Data Backfill Instance

Data backfill instances are manually generated through data backfill operations on current auto triggered nodes.

Once generated, data backfill instances execute backfills based on the configured data timestamp.

Note

In the production environment, data backfill nodes can validate the normal operation of auto triggered nodes from the development environment and ensure data production.

One-time Instance Generation Logic
Upon submitting or publishing a node with a schedule type of one-time business to the Operation Center, it appears in the center's one-time task list. To execute the one-time task, select the Run command from this list. This manual trigger initiates a one-time instance, the execution details of which are accessible on the One-time Instance page.
Real-time Instance Generation Logic
Upon submission or publication of real-time tasks to the Operation Center, you can initiate and adjust resource configurations directly from the real-time task list in the Operation Center.
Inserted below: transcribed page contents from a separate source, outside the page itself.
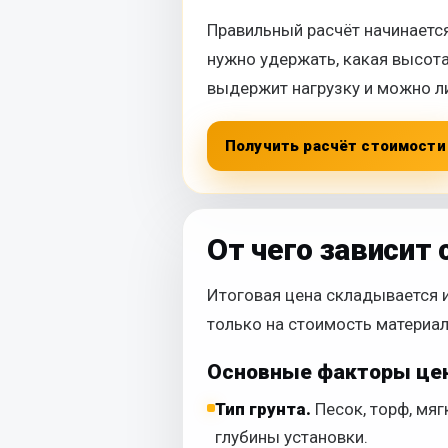
Правильный расчёт начинается
нужно удержать, какая высота
выдержит нагрузку и можно ли
Получить расчёт стоимости
От чего зависит
Итоговая цена складывается и
только на стоимость материал
Основные факторы це
Тип грунта.
Песок, торф, мя
глубины установки.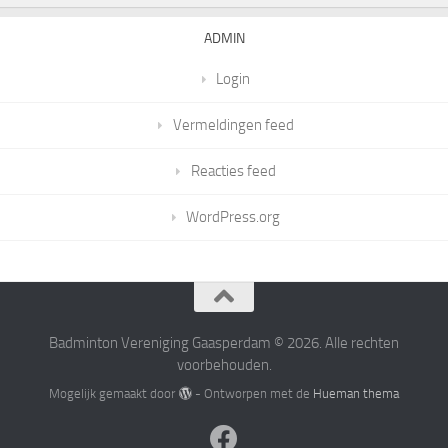
ADMIN
Login
Vermeldingen feed
Reacties feed
WordPress.org
Badminton Vereniging Gaasperdam © 2026. Alle rechten
voorbehouden.
Mogelijk gemaakt door
- Ontworpen met de
Hueman thema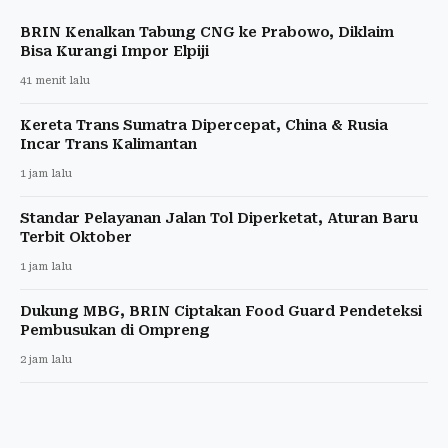
BRIN Kenalkan Tabung CNG ke Prabowo, Diklaim
Bisa Kurangi Impor Elpiji
41 menit lalu
Kereta Trans Sumatra Dipercepat, China & Rusia
Incar Trans Kalimantan
1 jam lalu
Standar Pelayanan Jalan Tol Diperketat, Aturan Baru
Terbit Oktober
1 jam lalu
Dukung MBG, BRIN Ciptakan Food Guard Pendeteksi
Pembusukan di Ompreng
2 jam lalu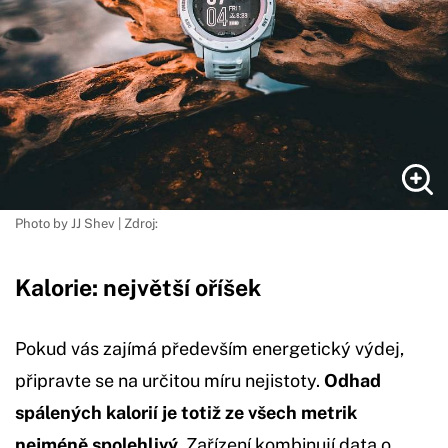
Photo by JJ Shev | Zdroj:
Kalorie: největší oříšek
Pokud vás zajímá především energetický výdej,
připravte se na určitou míru nejistoty.
Odhad
spálených kalorií je totiž ze všech metrik
nejméně spolehlivý.
Zařízení kombinují data o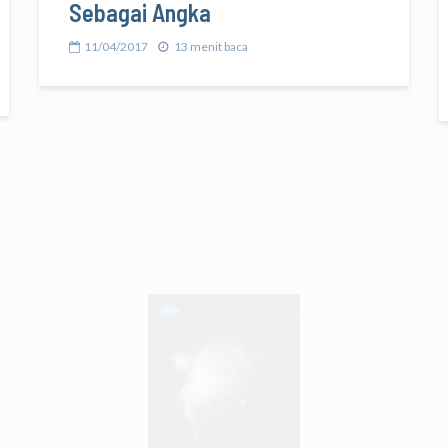
Sebagai Angka
11/04/2017
13 menit baca
LEAP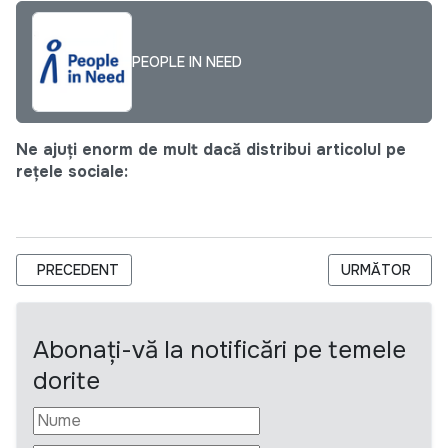
PEOPLE IN NEED
Ne ajuți enorm de mult dacă distribui articolul pe
rețele sociale:
ARTICOL PRECEDENT: TERMS OF REFERENCE FOR SELECTING
ARTICOLUL UR
PRECEDENT
URMĂTOR
Abonați-vă la notificări pe temele
dorite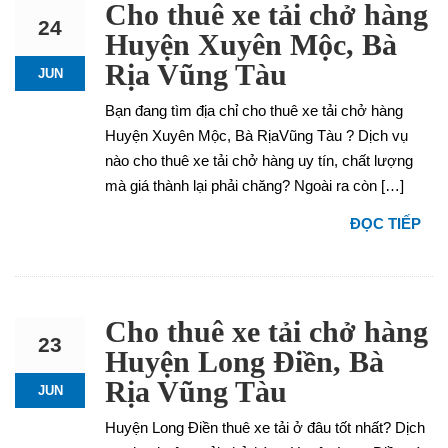
Cho thuê xe tải chở hàng
24
Huyện Xuyên Mộc, Bà
Rịa Vũng Tàu
JUN
Bạn đang tìm địa chỉ cho thuê xe tải chở hàng
Huyện Xuyên Mộc, Bà RịaVũng Tàu ? Dịch vụ
nào cho thuê xe tải chở hàng uy tín, chất lượng
mà giá thành lại phải chăng? Ngoài ra còn […]
ĐỌC TIẾP
Cho thuê xe tải chở hàng
23
Huyện Long Điền, Bà
Rịa Vũng Tàu
JUN
Huyện Long Điền thuê xe tải ở đâu tốt nhất? Dịch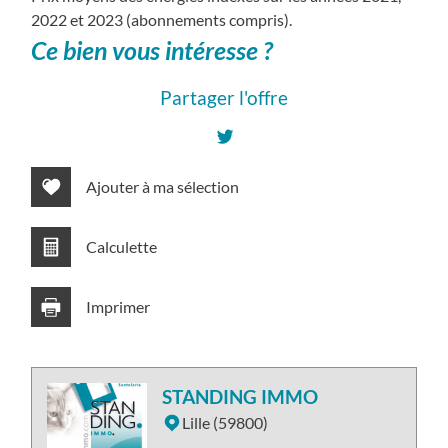
2022 et 2023 (abonnements compris).
ce bien vous intéresse ?
Partager l'offre
Ajouter à ma sélection
Calculette
Imprimer
STANDING IMMO
Lille (59800)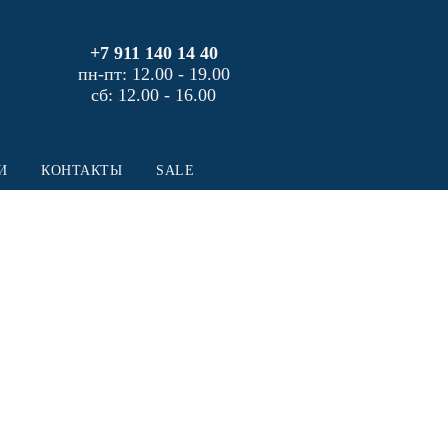
+7 911 140 14 40
пн-пт: 12.00 - 19.00
сб: 12.00 - 16.00
И
КОНТАКТЫ
SALE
In both Basic and Dev-Prod modes within the Prod environment, submitted real-time tasks will automatically create real-time instances, which initially have a Stopped status. Operations for real-time tasks are categorized into real-time computing and real-time integration tasks.

Operation Center Entry

Quick Entry (Recommended)

From the Dataphin home page, select Operation Scheduling to quickly access the Operation Center.

Regular Entry

On the Dataphin home page, click R&D in the top menu bar.
In the Data Development page, select O&M from the top menu bar to enter the Operation Center.